In November 2012, Russian President Vladimir Putin gave his approval to include new members on the Presidential Council for Human Rights and the Development of Civil Society. The number of members increased from 40 to 63.
Several standing committees were formed, which were to address specific social problems. Now, only a new governing board for the council needs to be named, council chairman, Mikhail Fedotov, told a press conference in Moscow.
Fedotov and the other members of the Human Rights Council were appointed directly by President Vladimir Putin, prompting critics to accuse the council that it lacked political independence.
The image of the council suffered greatly last year after twelve members left in protest, stamping the body as a 'figleaf.' Among them, were well-known human rights activists Lyudmila Alexeyeva, chairwoman of the Moscow Helsinki Group, and Yelena Panfilova, a member of the human rights group Memorial and head of Transparency International's Russian bureau.
A question of image
The Human Rights Council apparently now wants to improve its standing by stepping up its activities. The coordinator of the "Citizen, Army, Law" rights group, Sergei Krivenko, told reporters that he would work primarily for the provision of housing for military personnel. Some 57,000 families of military personnel are still on a waiting list for an apartment, he said. So far, every Minister of Defense has promised to solve the problem, but none of them did, Krivenko said.

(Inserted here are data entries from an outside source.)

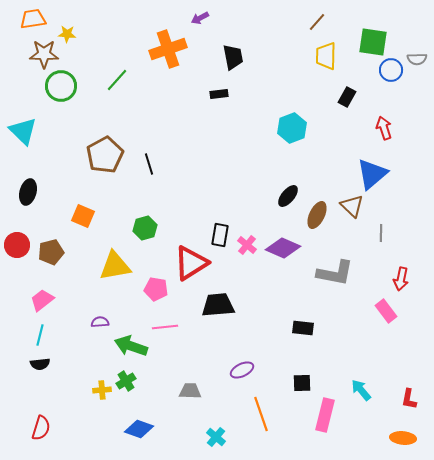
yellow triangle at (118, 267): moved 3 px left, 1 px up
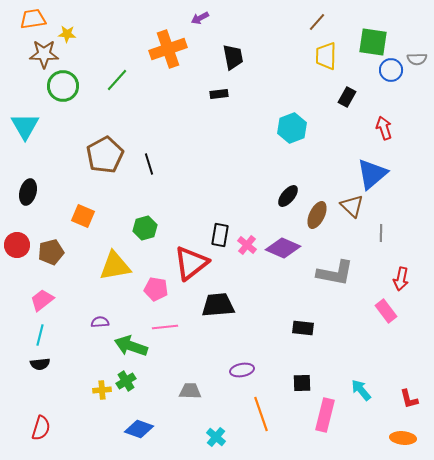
green circle at (61, 86): moved 2 px right
cyan triangle at (23, 131): moved 2 px right, 5 px up; rotated 16 degrees clockwise
red triangle at (191, 263): rotated 6 degrees counterclockwise
purple ellipse at (242, 370): rotated 15 degrees clockwise
red L-shape at (409, 399): rotated 25 degrees counterclockwise
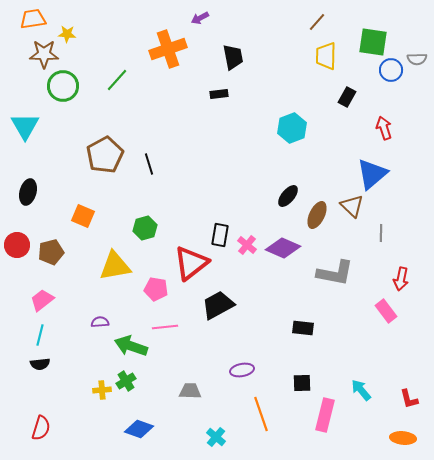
black trapezoid at (218, 305): rotated 24 degrees counterclockwise
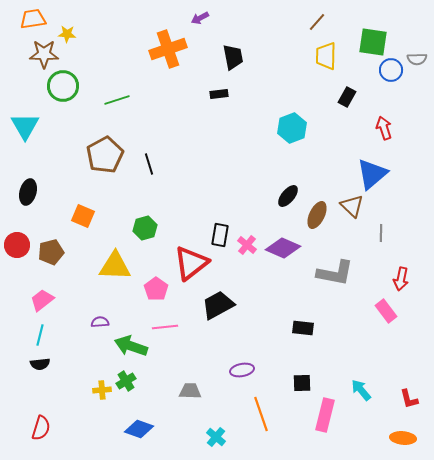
green line at (117, 80): moved 20 px down; rotated 30 degrees clockwise
yellow triangle at (115, 266): rotated 12 degrees clockwise
pink pentagon at (156, 289): rotated 25 degrees clockwise
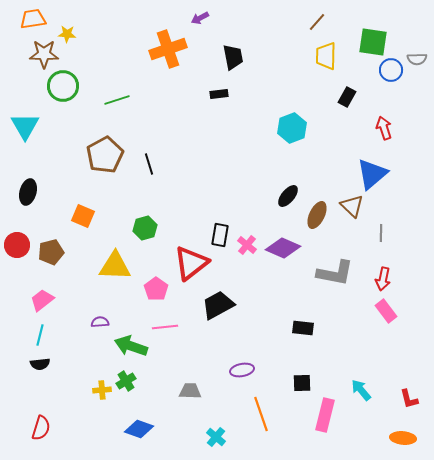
red arrow at (401, 279): moved 18 px left
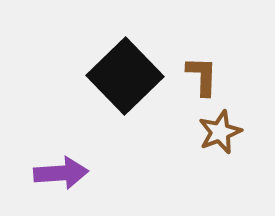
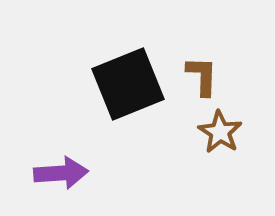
black square: moved 3 px right, 8 px down; rotated 22 degrees clockwise
brown star: rotated 18 degrees counterclockwise
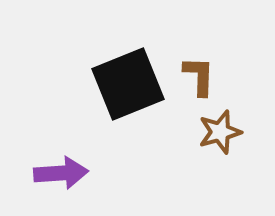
brown L-shape: moved 3 px left
brown star: rotated 24 degrees clockwise
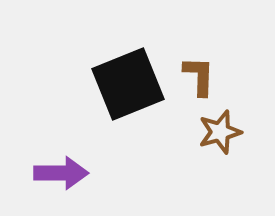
purple arrow: rotated 4 degrees clockwise
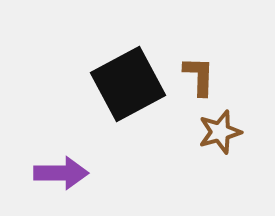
black square: rotated 6 degrees counterclockwise
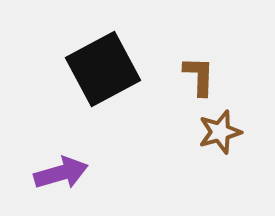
black square: moved 25 px left, 15 px up
purple arrow: rotated 16 degrees counterclockwise
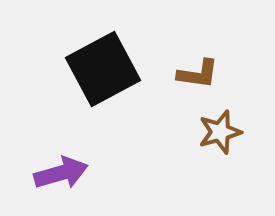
brown L-shape: moved 1 px left, 2 px up; rotated 96 degrees clockwise
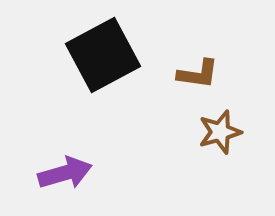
black square: moved 14 px up
purple arrow: moved 4 px right
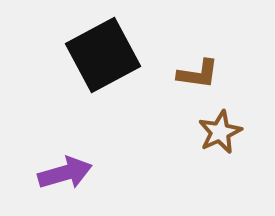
brown star: rotated 9 degrees counterclockwise
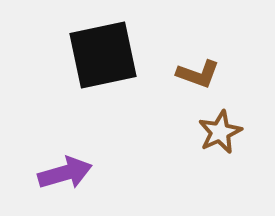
black square: rotated 16 degrees clockwise
brown L-shape: rotated 12 degrees clockwise
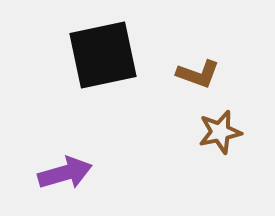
brown star: rotated 12 degrees clockwise
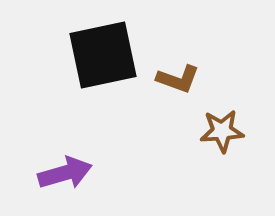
brown L-shape: moved 20 px left, 5 px down
brown star: moved 2 px right, 1 px up; rotated 9 degrees clockwise
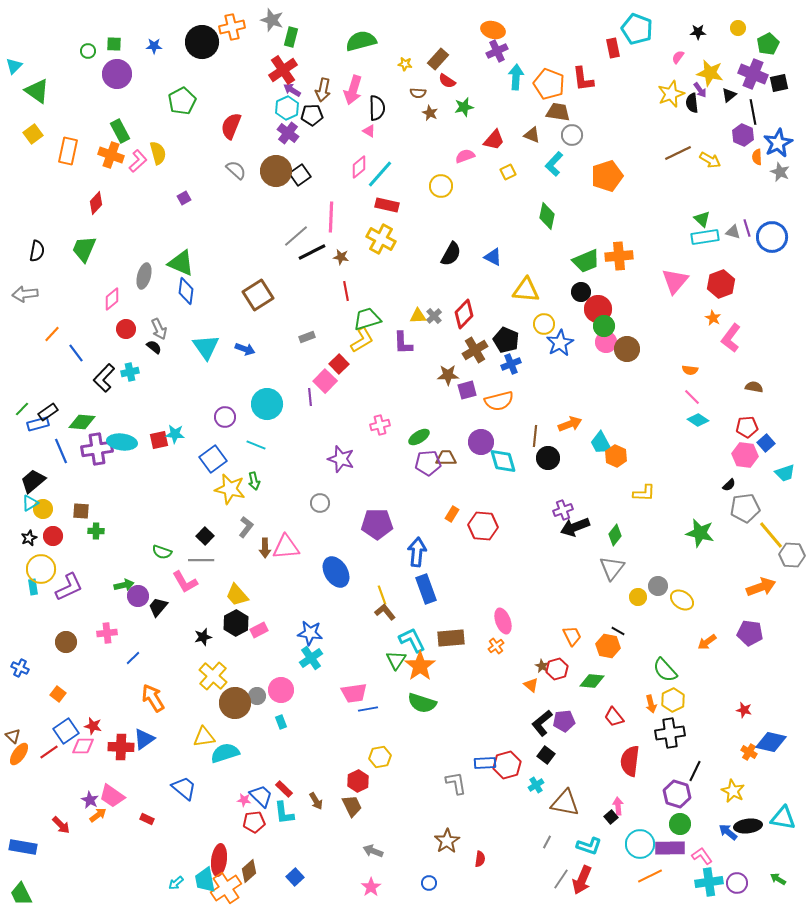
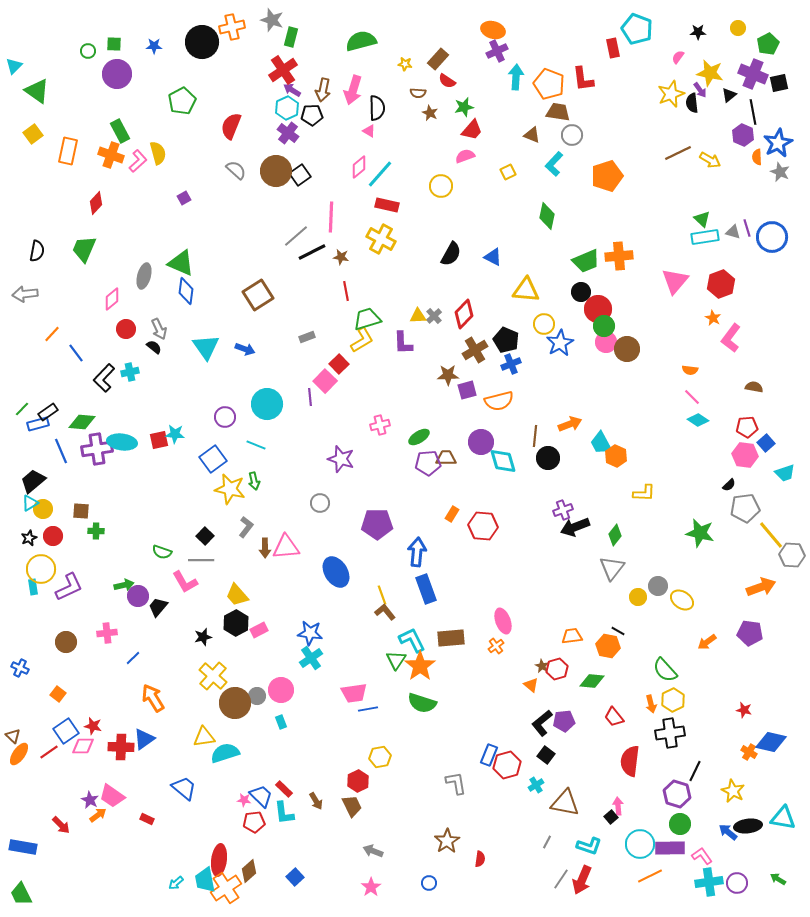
red trapezoid at (494, 140): moved 22 px left, 10 px up
orange trapezoid at (572, 636): rotated 70 degrees counterclockwise
blue rectangle at (485, 763): moved 4 px right, 8 px up; rotated 65 degrees counterclockwise
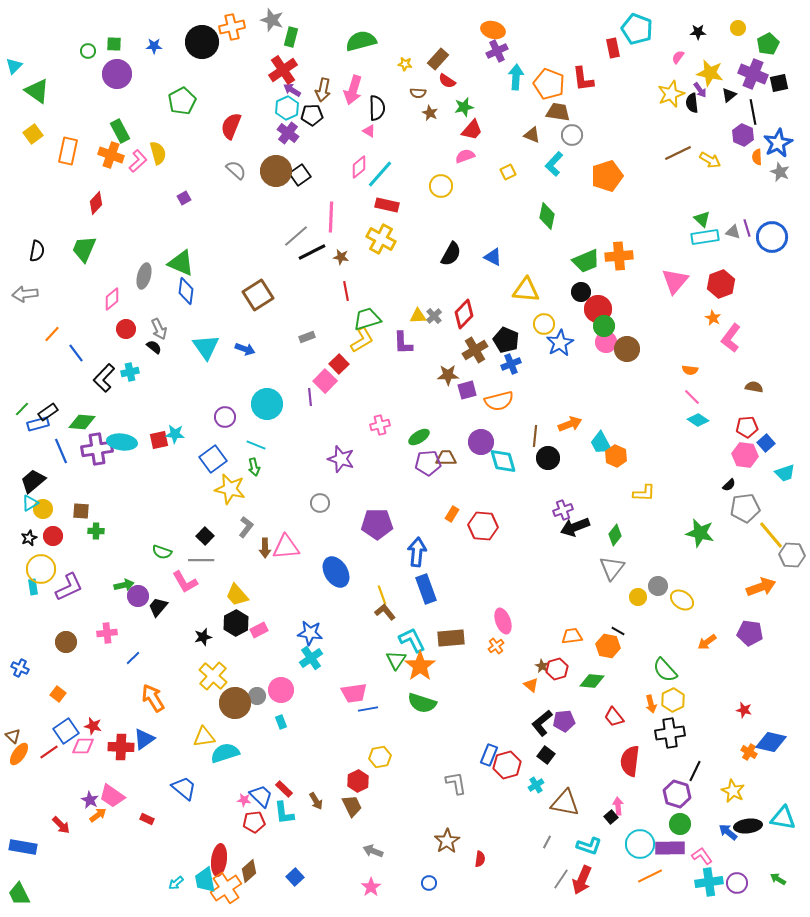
green arrow at (254, 481): moved 14 px up
green trapezoid at (21, 894): moved 2 px left
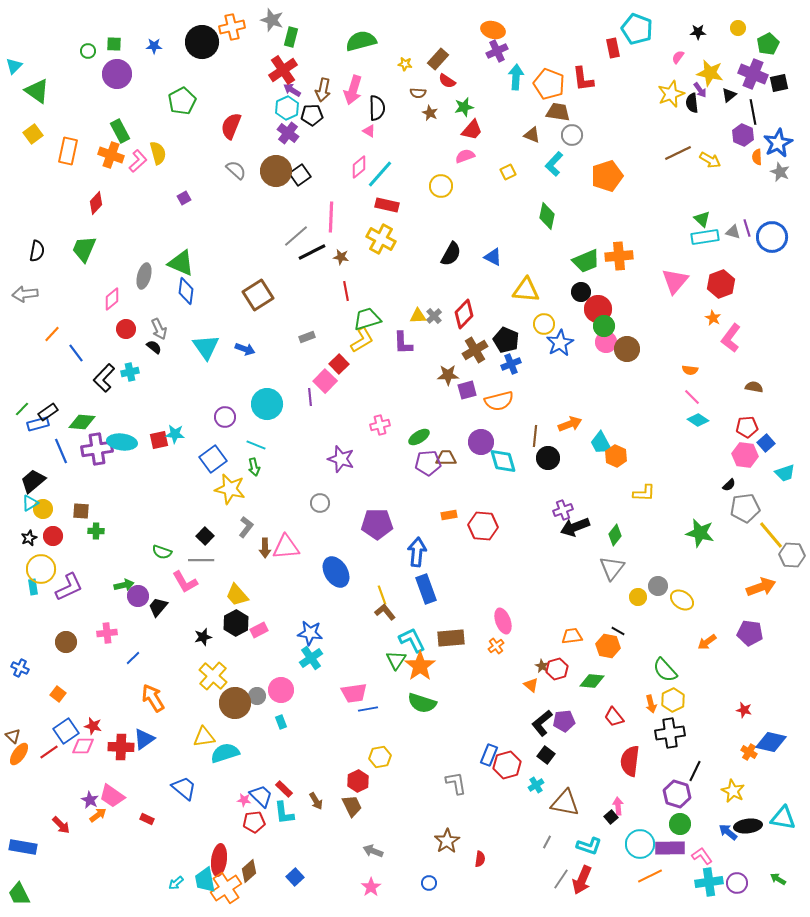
orange rectangle at (452, 514): moved 3 px left, 1 px down; rotated 49 degrees clockwise
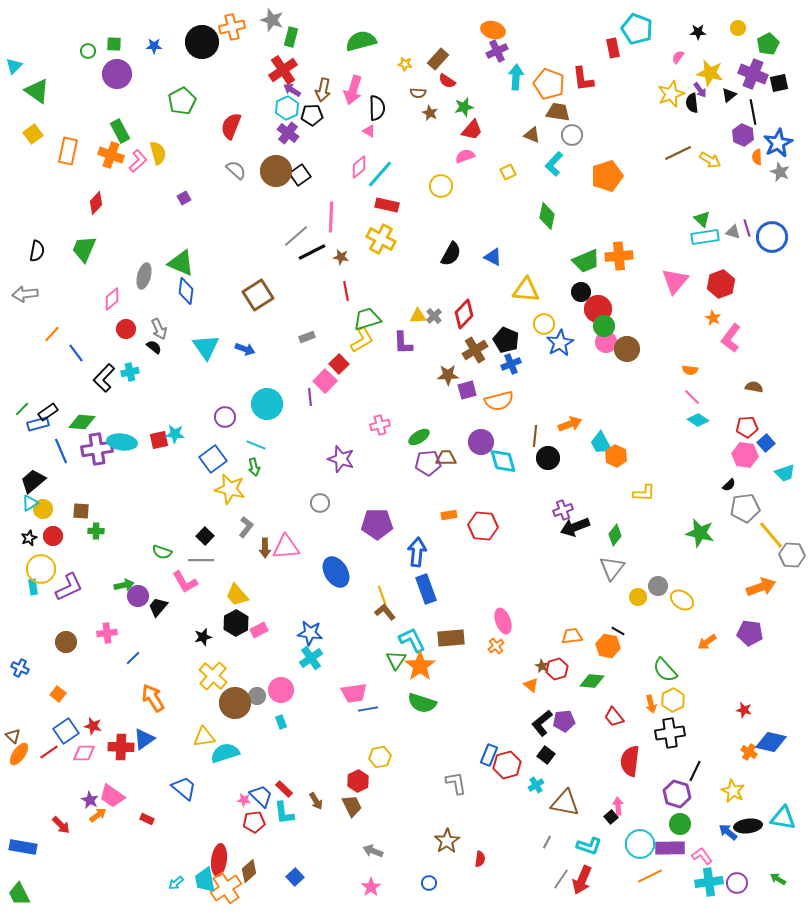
pink diamond at (83, 746): moved 1 px right, 7 px down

For the first time, the Human Rights Council heard from well-known publicist Irina Khakamada. The former businesswoman and politician heads the standing committee on public participation and modernization of the economy. She is especially unhappy with the work of the Duma, Russia's lower house of parliament. Khakamada criticized the ruling party "United Russia," saying it had transformed the legislative process in parliament into a series of political public relations events. She said that she saw no serious reform efforts on the part of Russia's political leaders.
Authorities target human rights activists
Another of the Human Rights Council's committees wants to work for legal reform. It is headed by Tamara Morshchakova, former vice president of the Russian Constitutional Court, who announced she would now be focusing on the "wrongful persecution" of human rights experts, who are often targeted by the authorities in Russia.
Moreover, Morshchakova wants to support the creation of administrative courts in Russia, in which disputes between citizens and the state could be aired. She hopes that such courts could better protect the rights of citizens.
As chairman, Fedotov is trying to disprove the common belief that the panel is ineffective because it is under the aegis of President Vladimir Putin. "I cannot say that the President pays no attention to the Council. Our recommendations may not always be taken into account, but our proposals often flow into the final document," he said in Moscow.
Fedotov added that he was confident the new board would prove that the Human Rights Council is effective and independent. The critics will be watching closely.